> _Data in this exercise_:

◆ ◆ ◆ ◆

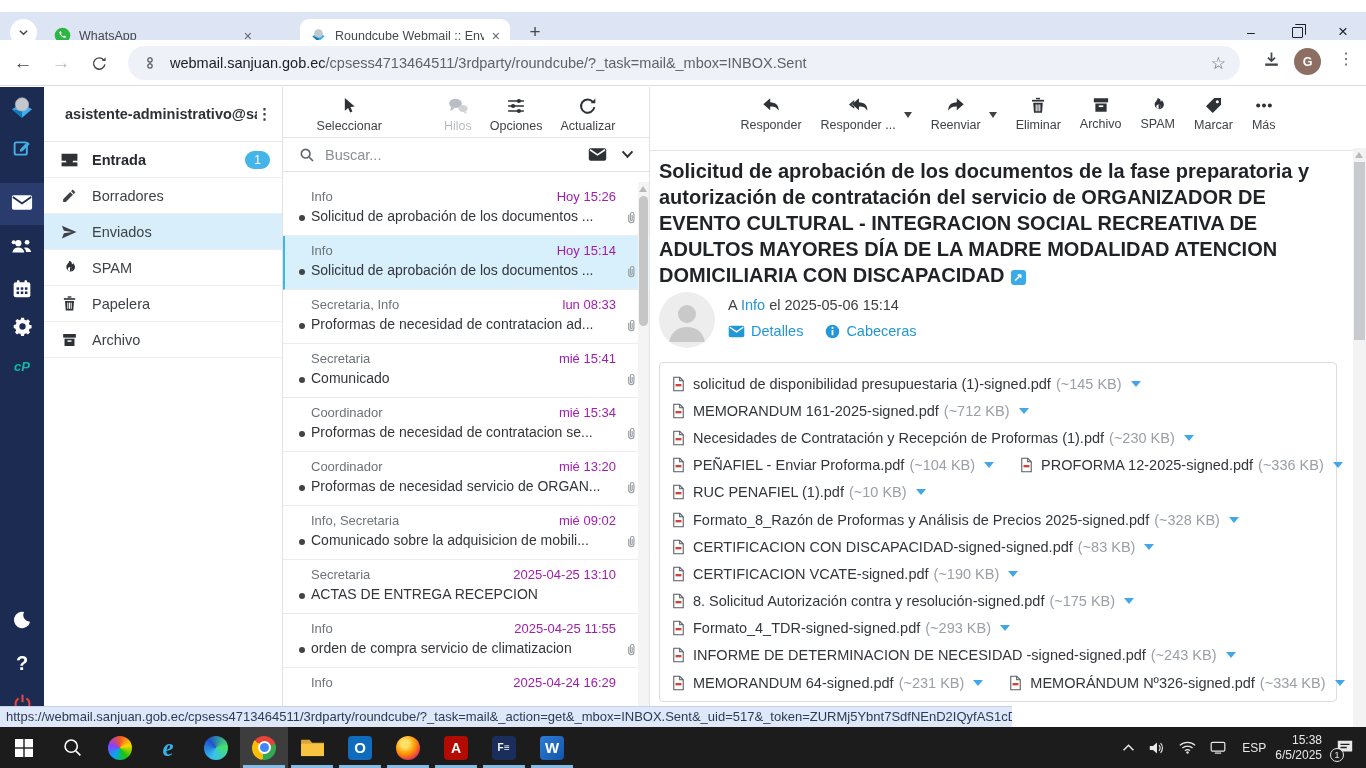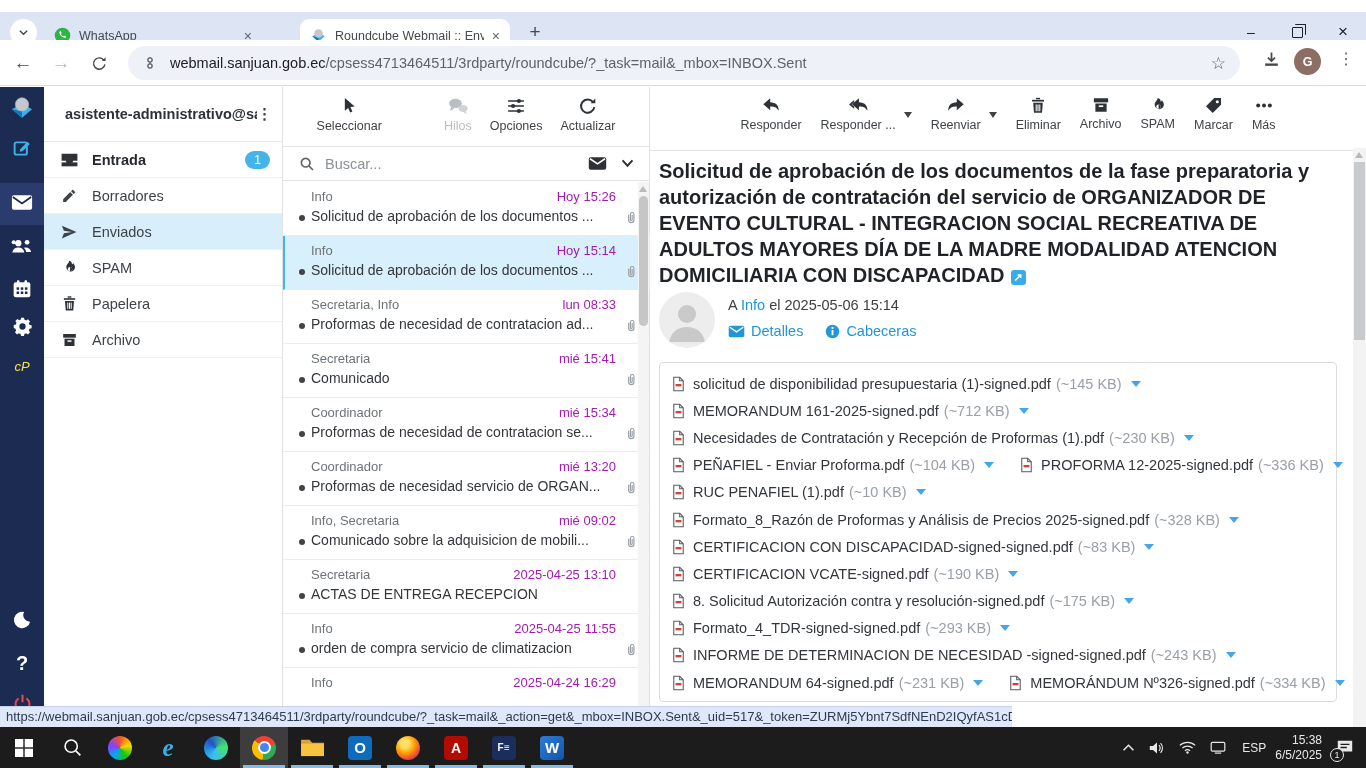"Seleccionar" #list-toolbar { height: 60px -> 51px }
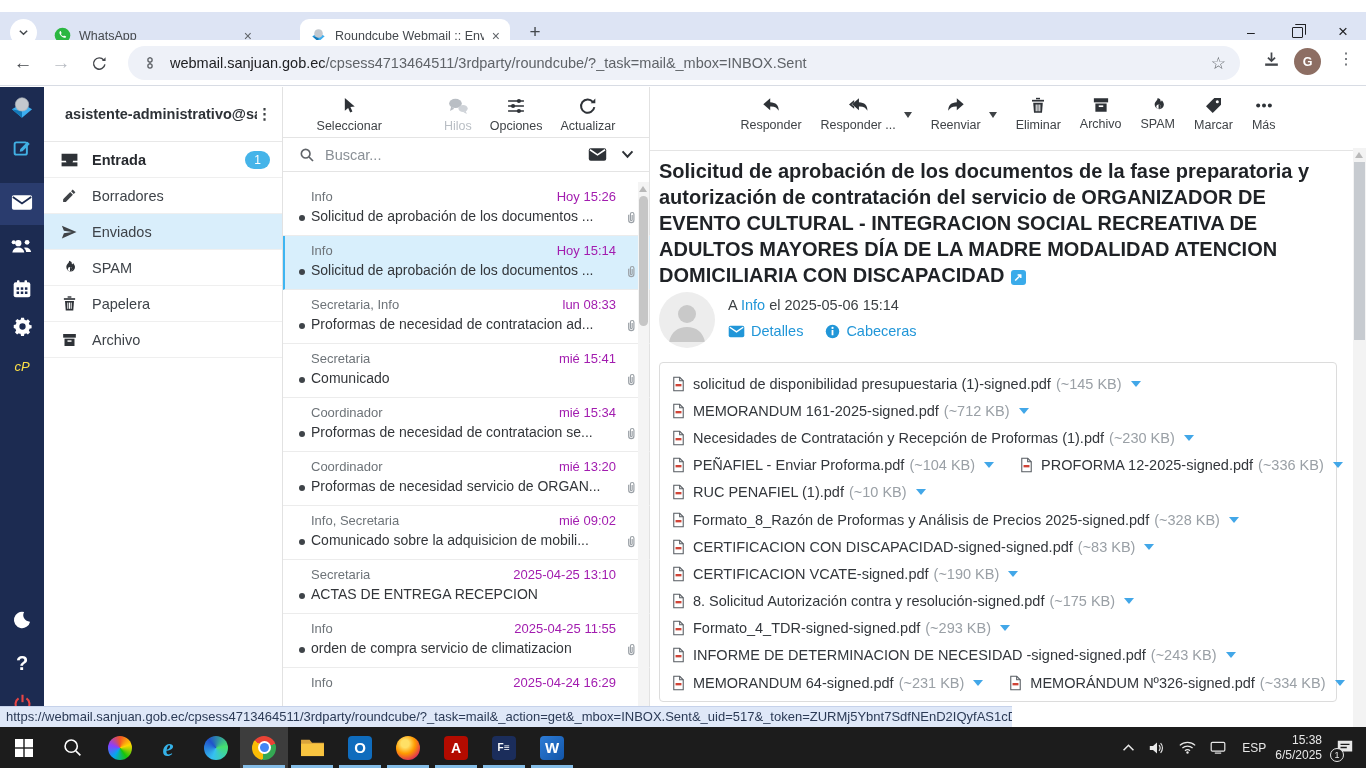"cP" #rail-cp { color: #fde047 -> #14b8a6; font-weight: normal -> bold }
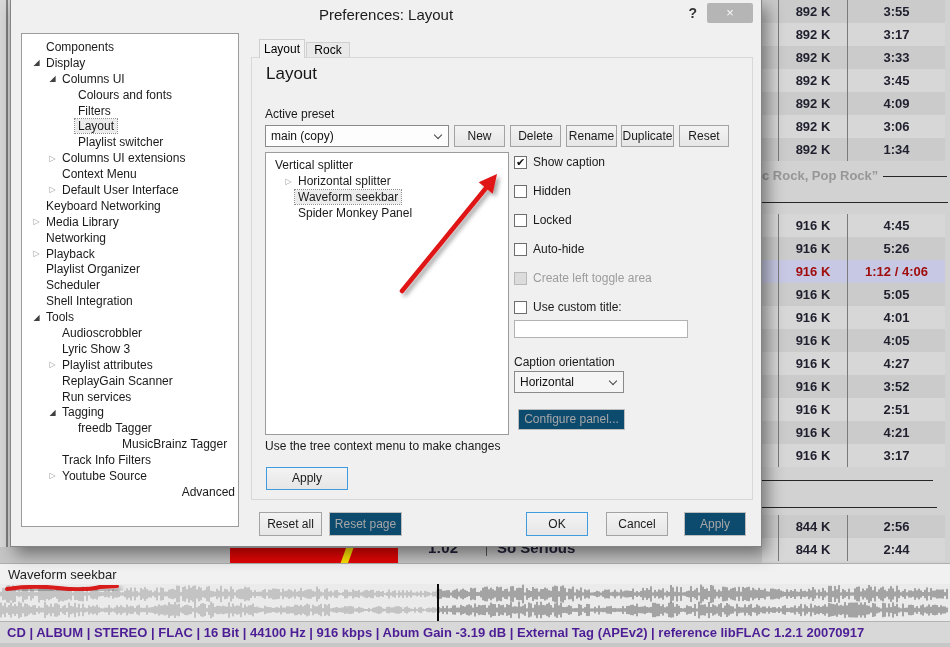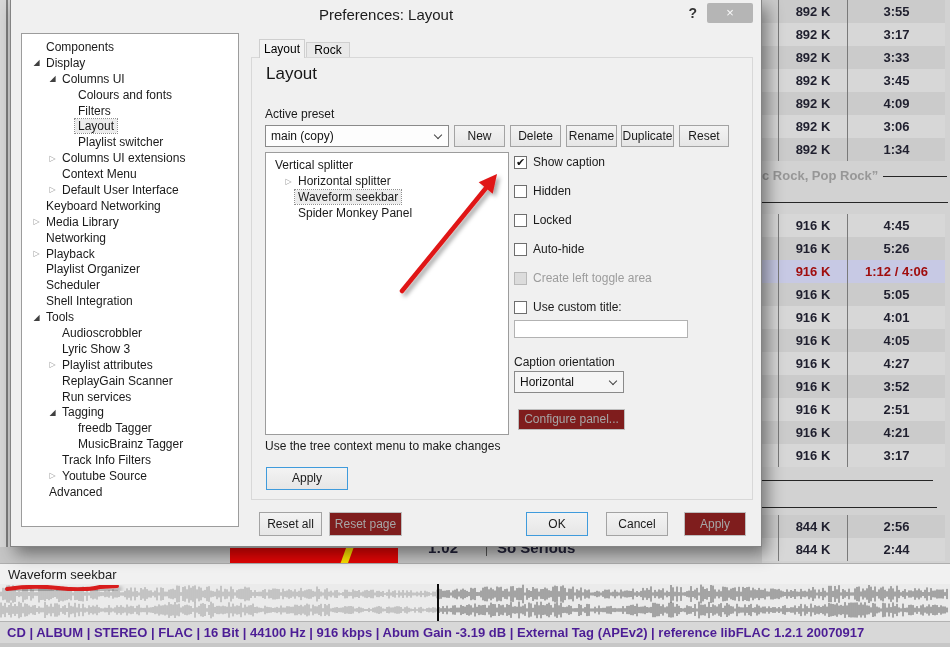"Configure panel..." .btn.disabled { background: #7f1d1d -> #0c4a6e }
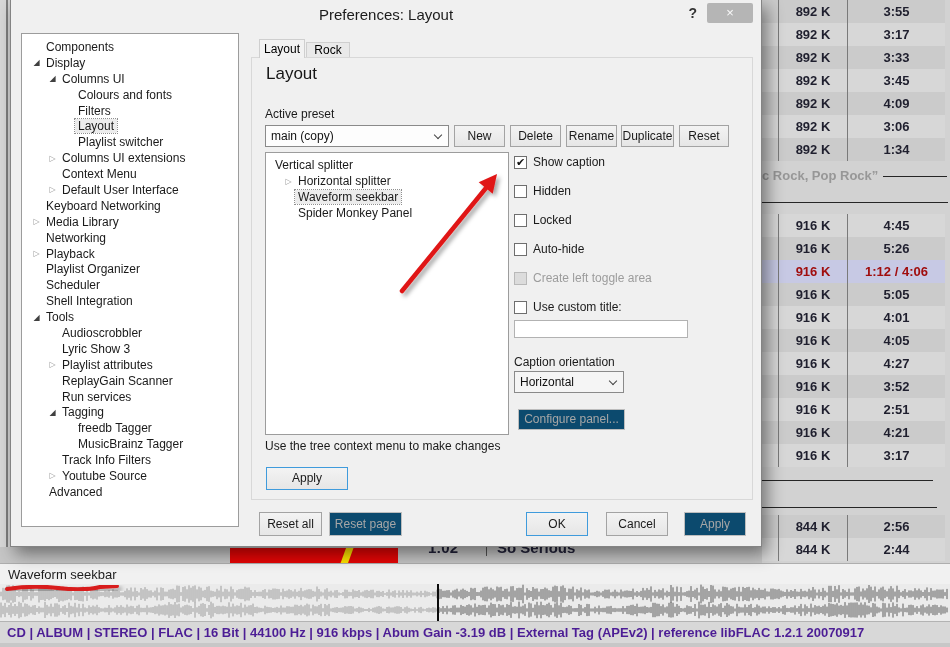"MusicBrainz Tagger" div.titem { margin-left: none -> 44px }
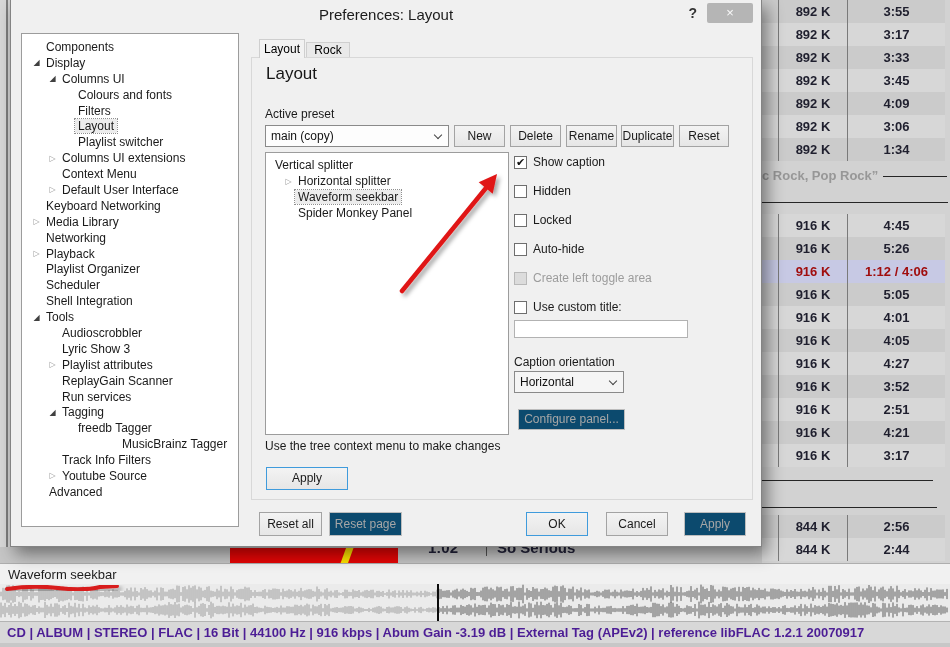"Advanced" div.titem { justify-content: none -> flex-end; padding-left: 11px -> 24px }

◆ ◆ ◆ ◆

> _Aim of the task_:
Please restate, word for word, the lines from the one with "margin-left: none ->" through the final line of the material, both included, and omit the pictures.

> _Response box_:
"MusicBrainz Tagger" div.titem { margin-left: none -> 44px }
"Advanced" div.titem { justify-content: none -> flex-end; padding-left: 11px -> 24px }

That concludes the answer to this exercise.